National Indonesian Dishes
From a few hundred in the early 1980s to several thousand today, restaurants have proliferated on Bali. Consequently, all Indonesian national dishes are available in Bali's restaurants. Anything with the word nasi in front of it means that it's prepared or served with rice. An old standby in any Padang- or Javanese-style restaurant from one end of Indonesia to the other is nasi campur, a heap of steamed rice topped with vegetables, meat, pickles, and krupuk-an excellent value for Rp1500-3000. A criticism of the Padang-style restaurant is that the ingredients are fresh only in the mornings and that the meat tends not be "tourist quality," i.e., it is stringy, fatty, and tough. Very popular with tourists and Indonesians alike is nasi goreng, a soft and crunchy fried rice dish offered by many restaurants as standard fare. Mie goreng means noodles fried in coconut oil with eggs, meat, or seafood, plus tomato, cucumber, shrimp paste, spices, and chilies. Both nasi goreng and mie goreng are common Indonesian breakfast dishes. If istimewa ("special") is written after either dish, it means it comes with fried egg on top.

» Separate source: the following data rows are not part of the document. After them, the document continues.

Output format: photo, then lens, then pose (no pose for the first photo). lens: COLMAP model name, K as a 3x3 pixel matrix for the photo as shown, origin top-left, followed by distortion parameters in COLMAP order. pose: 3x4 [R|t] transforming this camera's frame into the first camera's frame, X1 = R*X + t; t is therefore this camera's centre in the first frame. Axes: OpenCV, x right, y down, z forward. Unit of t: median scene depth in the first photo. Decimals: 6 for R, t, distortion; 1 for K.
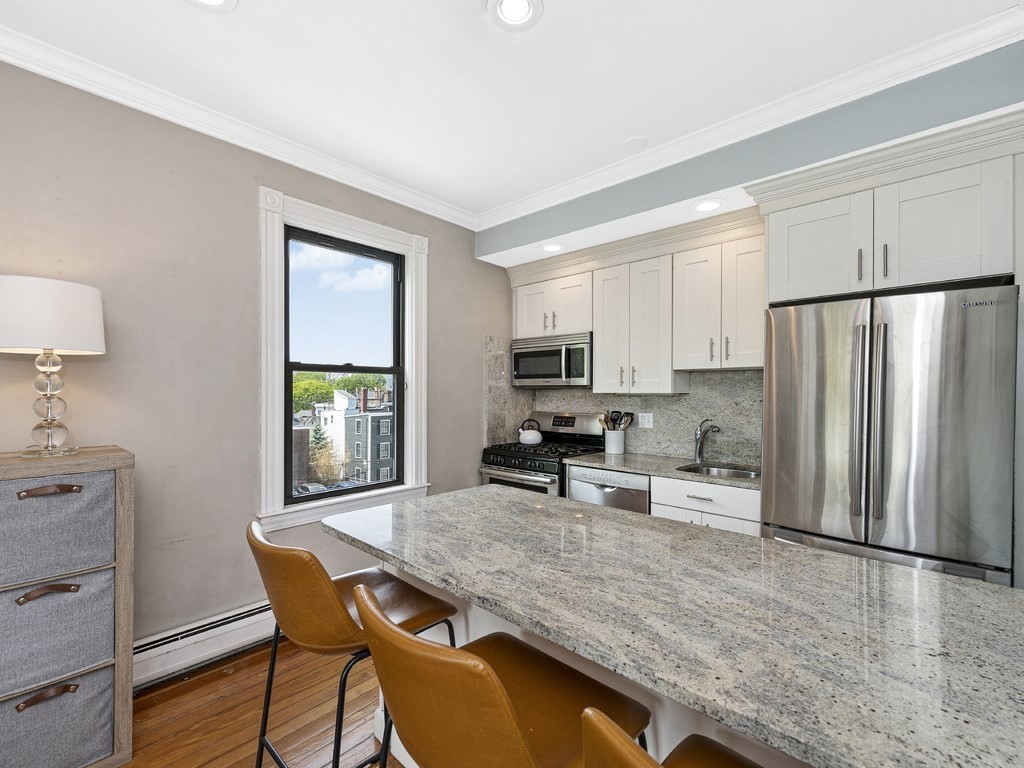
lens RADIAL K [[455.4, 0, 512.5], [0, 455.4, 392.0], [0, 0, 1]] dist [0.004947, 0.000466]
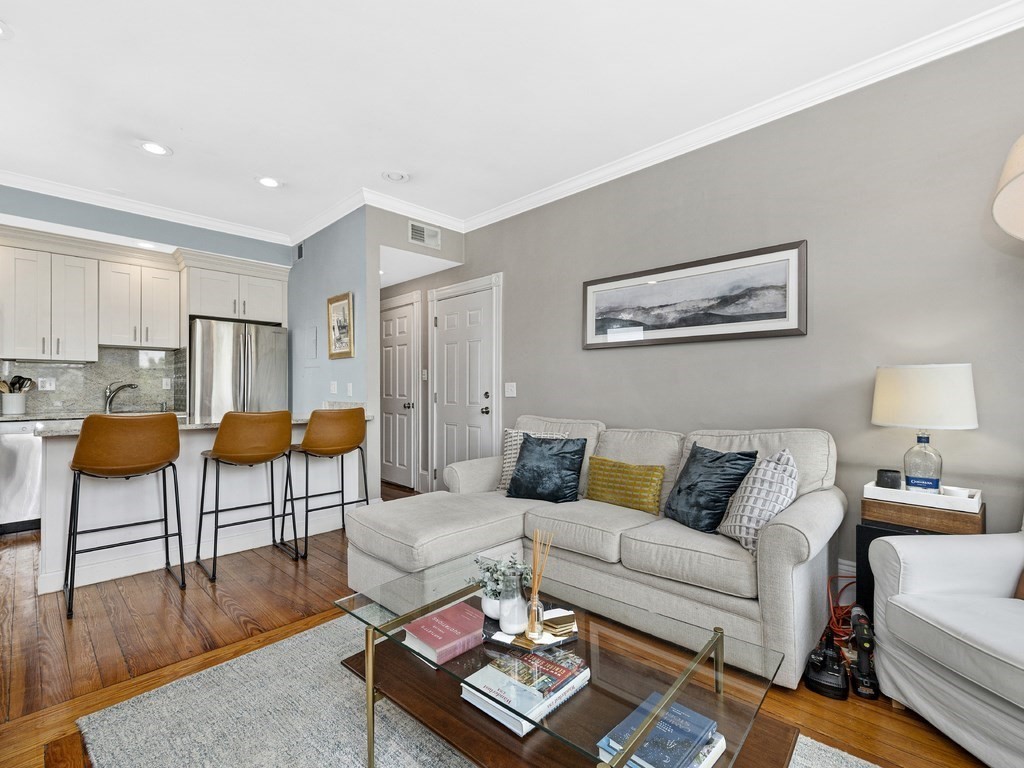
lens RADIAL K [[466.7, 0, 506.0], [0, 466.7, 386.5], [0, 0, 1]] dist [-0.001798, -0.001181]
pose [[0.035514, 0.003022, 0.999365, -0.888579], [-0.001746, 0.999994, -0.002962, 0.070391], [-0.999368, -0.001640, 0.035519, -0.247151]]
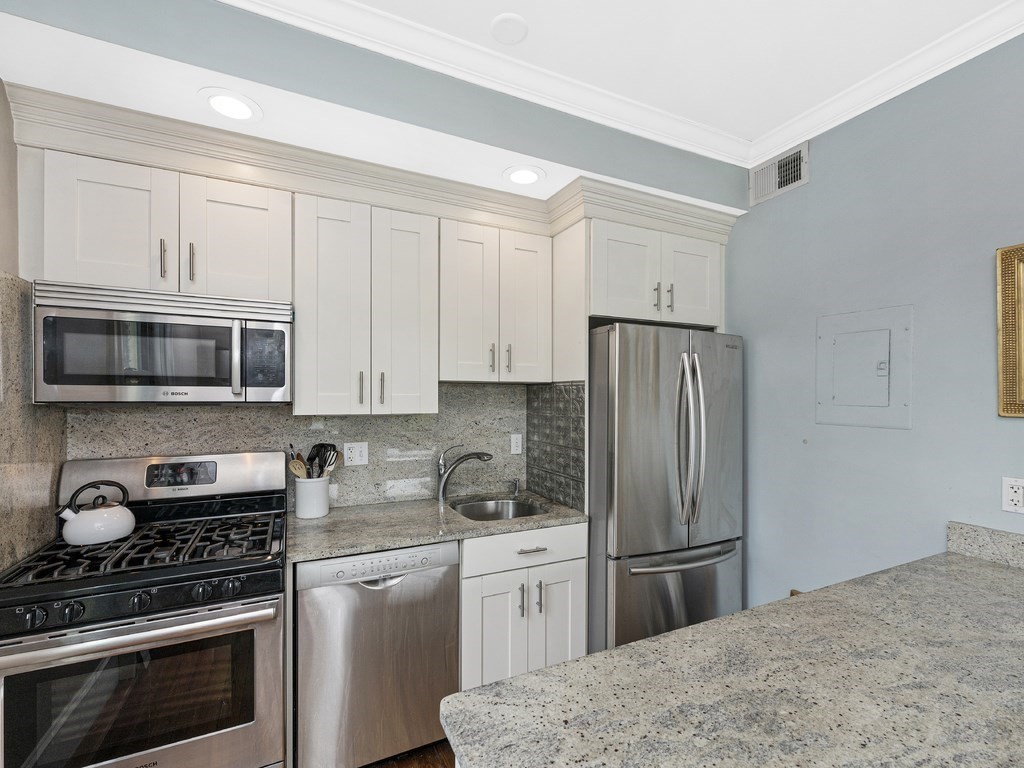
lens RADIAL K [[458.0, 0, 511.4], [0, 458.0, 395.1], [0, 0, 1]] dist [0.001212, -0.000472]
pose [[0.365135, -0.001471, 0.930953, -0.240823], [-0.004156, 0.999986, 0.003210, -0.025403], [-0.930945, -0.005041, 0.365124, 0.555892]]
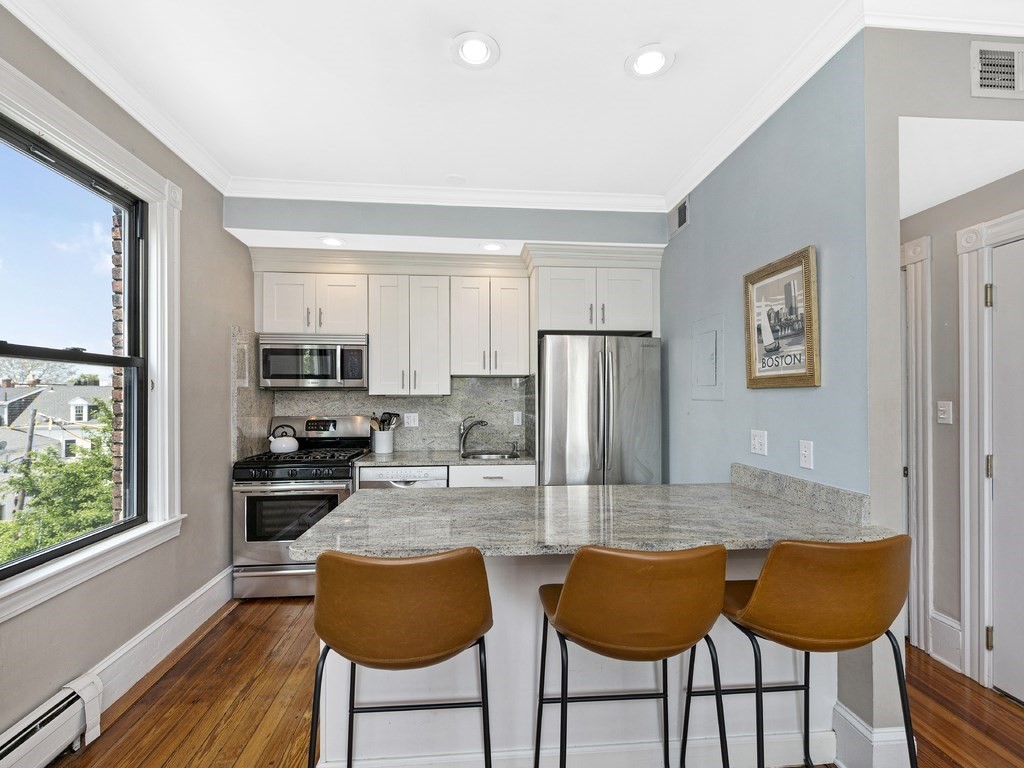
lens RADIAL K [[458.0, 0, 511.4], [0, 458.0, 395.1], [0, 0, 1]] dist [0.001212, -0.000472]
pose [[0.666528, 0.000836, 0.745480, -0.370680], [0.001480, 0.999996, -0.002445, 0.005424], [-0.745479, 0.002733, 0.666524, 0.086939]]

Javanese-style sate is widely available on Bali. On Java, sate are marinated mini-kebabs of chicken, beef, or mutton impaled on skewers of coconut palm, grilled over an open charcoal fire, then dipped into a spicy peanut sauce. The Balinese make their sate by mixing minced meat laden with freshly grated coconut, prawn paste, garlic, chilies, lemon leaves, and salt to make a sticky dough-like mixture. Wrapped around a thick vein of bamboo or sugarcane, it is then charcoal-grilled and served with either a mild or peppery sauce. Pork, shrimp, bowel (usus, jerohan), egg, dog meat, and turtle meat sate, absent on Java, are popular on Bali.
A frequently encountered Indonesian dish acquired from the Dutch and found mostly in Bali's hotel restaurants is rijstaffel ("rice table"), a sort of Indonesian smorgasbord. In colonial days, a ceremonial rijstaffel could embrace as many as 35 courses. Today, five to 10 courses is more the norm. The total meal offers a variety of dishes, some sweet, others spicy, all to be eaten with boiled rice and condiments. The Balinese-style rijstaffel is made up of well-spiced regional fish, vegetable, and meat dishes and black rice pudding for dessert. The dishes are served in handmade pots, often accompanied by a haunting tingklik orchestra.

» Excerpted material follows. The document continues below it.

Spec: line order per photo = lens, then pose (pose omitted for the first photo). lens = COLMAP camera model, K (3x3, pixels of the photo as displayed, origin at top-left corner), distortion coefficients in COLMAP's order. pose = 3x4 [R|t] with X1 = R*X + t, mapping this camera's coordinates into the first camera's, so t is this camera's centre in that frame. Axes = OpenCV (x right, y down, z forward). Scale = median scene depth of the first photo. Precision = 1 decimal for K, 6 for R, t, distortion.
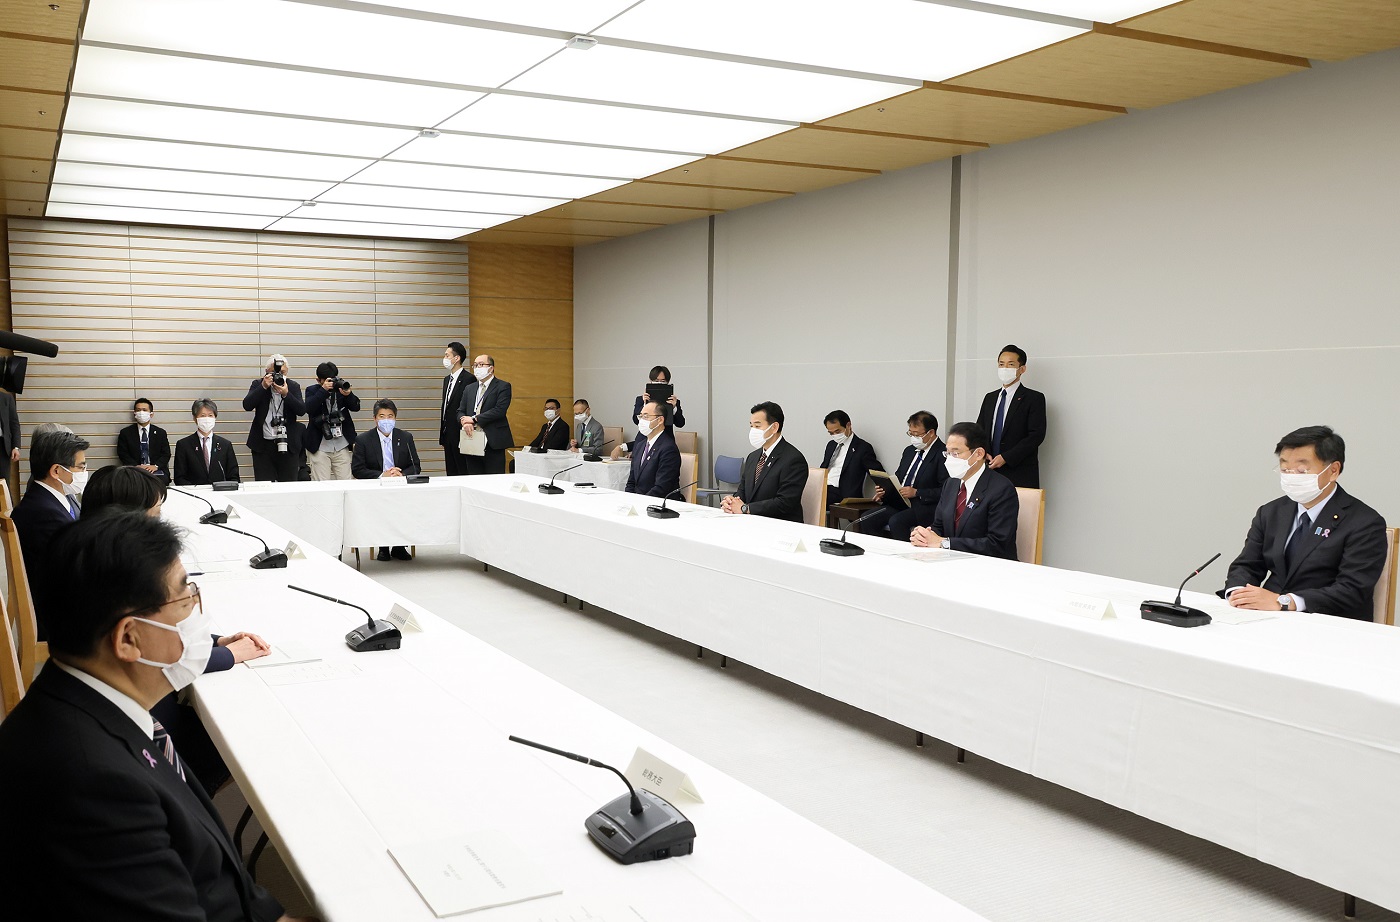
lens RADIAL K [[927.3, 0, 701.3], [0, 927.3, 467.5], [0, 0, 1]] dist [0.009836, 0.002689]
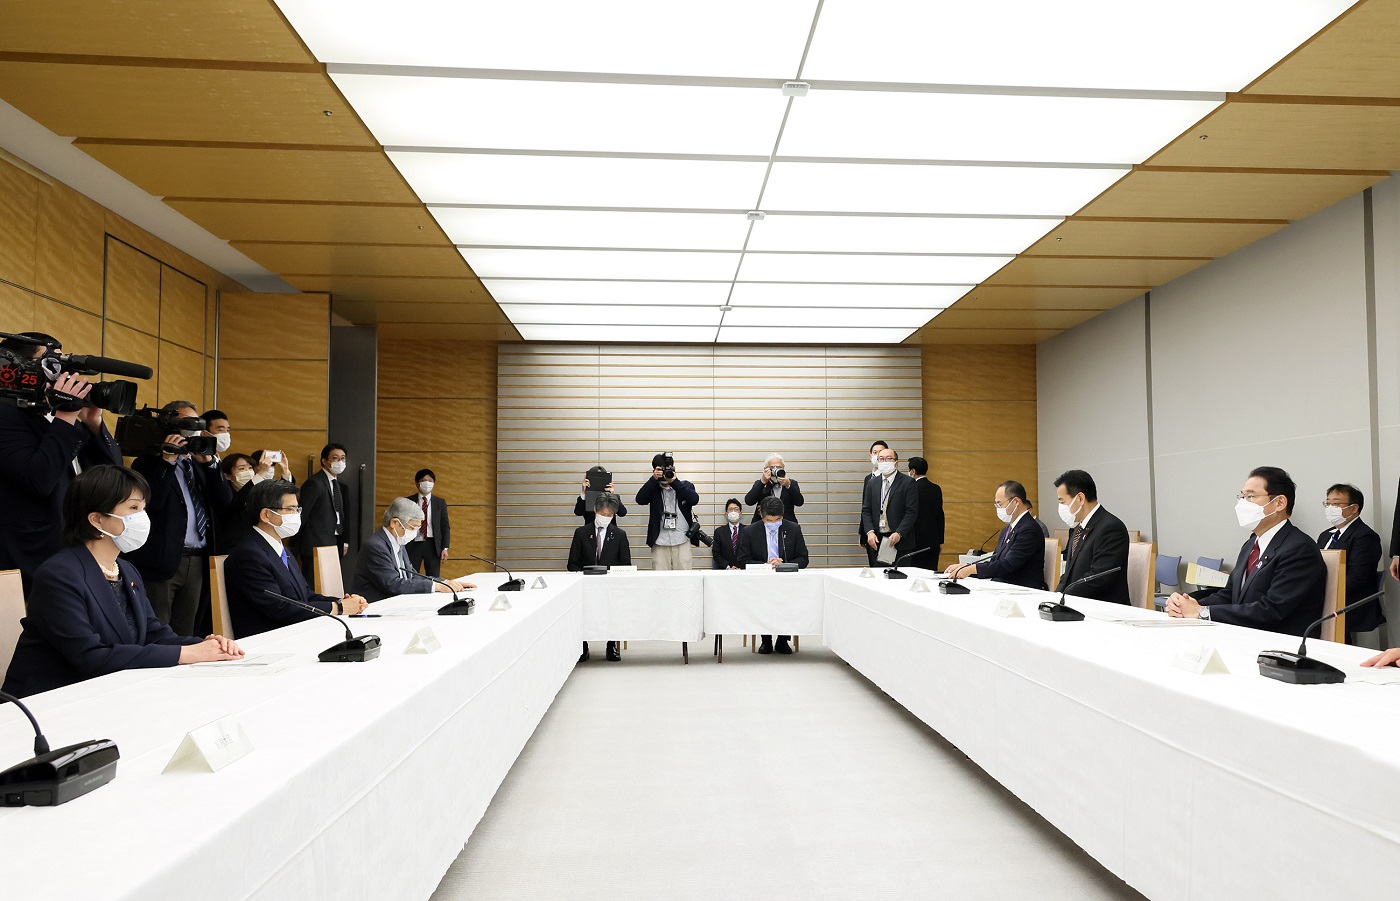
lens RADIAL K [[982.1, 0, 695.6], [0, 982.1, 436.8], [0, 0, 1]] dist [0.045023, 0.000138]
pose [[0.966514, -0.022420, -0.255634, -0.214422], [-0.002198, 0.995417, -0.095609, -0.043854], [0.256605, 0.092970, 0.962034, -0.062214]]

The rijstaffel presented at the Tanjung Sari Hotel in Sanur for Saturday and Sunday lunch is nothing short of spectacular. Many other big hotels serve their own versions of this popular dish, for example the Kartika Plaza (tel. 0361-751067) in Kuta and the Pesona Bali (tel. 0361-753914) in Seminyak for Rp30,000. The Beluga Restaurant (tel. 0361-71146) on Tg. Jl. Segara Windu, Tanjung Benoa, serves rijstaffel in the original style on antique plates by young Indonesian girls.

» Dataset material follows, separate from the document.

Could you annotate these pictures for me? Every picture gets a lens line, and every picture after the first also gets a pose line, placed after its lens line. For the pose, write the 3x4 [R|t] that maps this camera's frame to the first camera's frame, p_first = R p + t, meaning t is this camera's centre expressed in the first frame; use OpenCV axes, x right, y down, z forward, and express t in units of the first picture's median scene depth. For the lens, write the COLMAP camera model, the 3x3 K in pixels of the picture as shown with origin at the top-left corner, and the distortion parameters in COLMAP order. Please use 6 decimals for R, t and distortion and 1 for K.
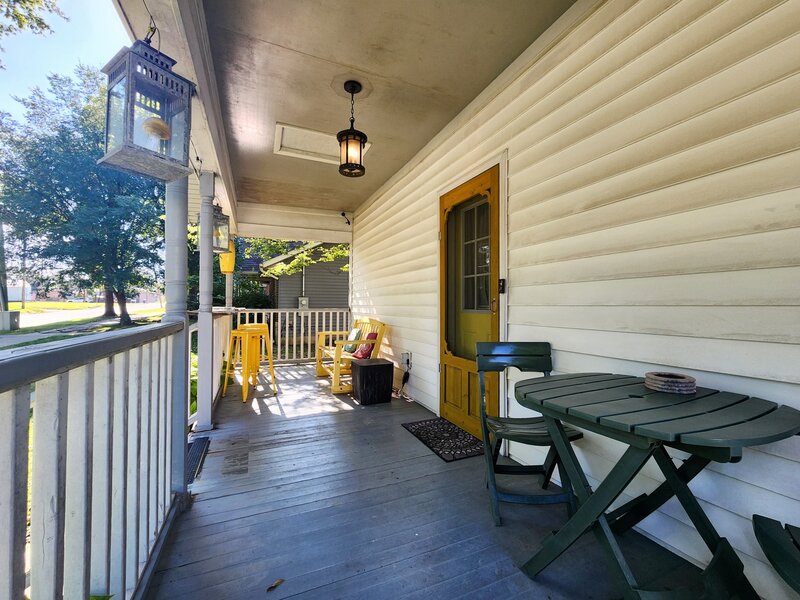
lens RADIAL K [[335.3, 0, 398.5], [0, 335.3, 299.9], [0, 0, 1]] dist [-0.002435, 0.001354]
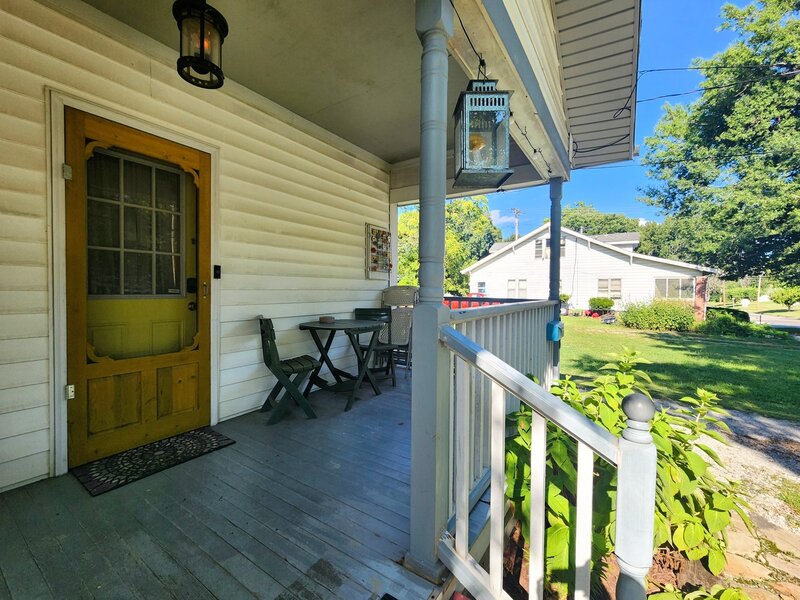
lens RADIAL K [[335.3, 0, 393.5], [0, 335.3, 297.7], [0, 0, 1]] dist [-0.002435, 0.001354]
pose [[-0.528901, -0.028368, 0.848209, -0.895960], [-0.022702, 0.999556, 0.019273, 0.008943], [-0.848380, -0.009063, -0.529310, 1.050685]]
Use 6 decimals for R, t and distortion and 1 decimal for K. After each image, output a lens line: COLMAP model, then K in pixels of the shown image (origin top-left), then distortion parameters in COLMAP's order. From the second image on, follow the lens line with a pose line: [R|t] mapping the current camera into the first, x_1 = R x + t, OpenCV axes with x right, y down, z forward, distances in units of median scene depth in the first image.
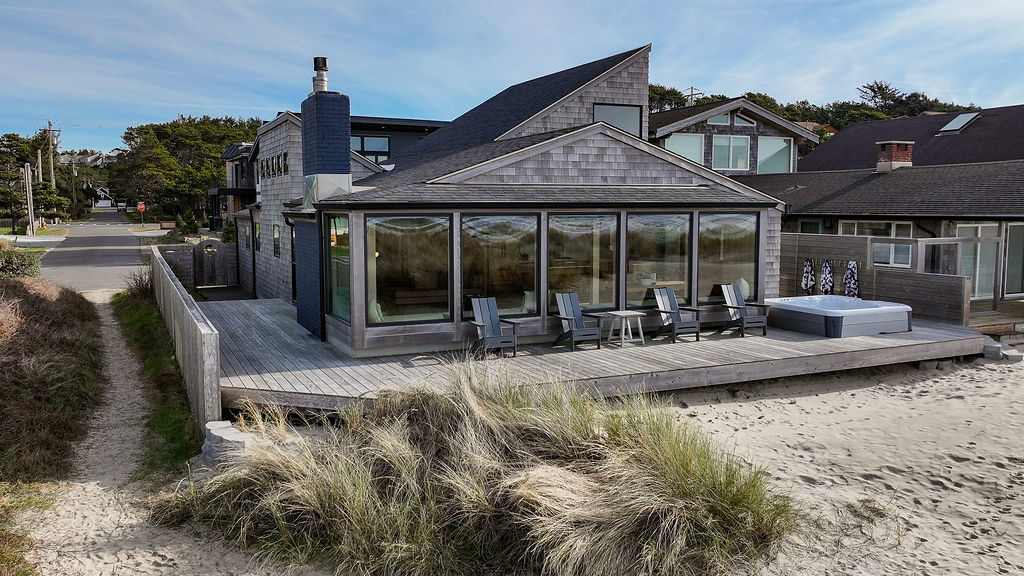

Gado-gado is a healthy Javanese salad combining potatoes and other vegetables. Peanut butter-loving Americans are particularly fond of this dish because it's served with a good quantity of rich, spicy peanut sauce on top. Luckily for vegetarians, it is available in almost every tourist restaurant on Bali at a very reasonable Rp1000-3000.
Another widespread, nourishing dish is the Chinese cap cai, a kind of Indonesian meat and/or vegetable chop suey. Soto means that thick santen (coconut cream) is added to a soup; this is also a breakfast dish. Sop is similar to a meat and vegetable stew, except only that water is added.
Krupuk is a big, crispy, tangy, oversized cracker made from fish flakes, crab meat, shrimp paste, or fruit mixed with rice, dough, or sago flour. After being dried to look like thin, hard, colored plastic, when fried in oil the krupuk unfolds and blossoms. Since bread is seldom eaten, being too expensive and not to their taste, Balinese eat krupuk instead. Emping is another type of cracker made from melinjo which you crush krupuk-like over your food. When hungry, grab one of these delicious and nutritious crackers. It'll tide you over until you can get a proper meal.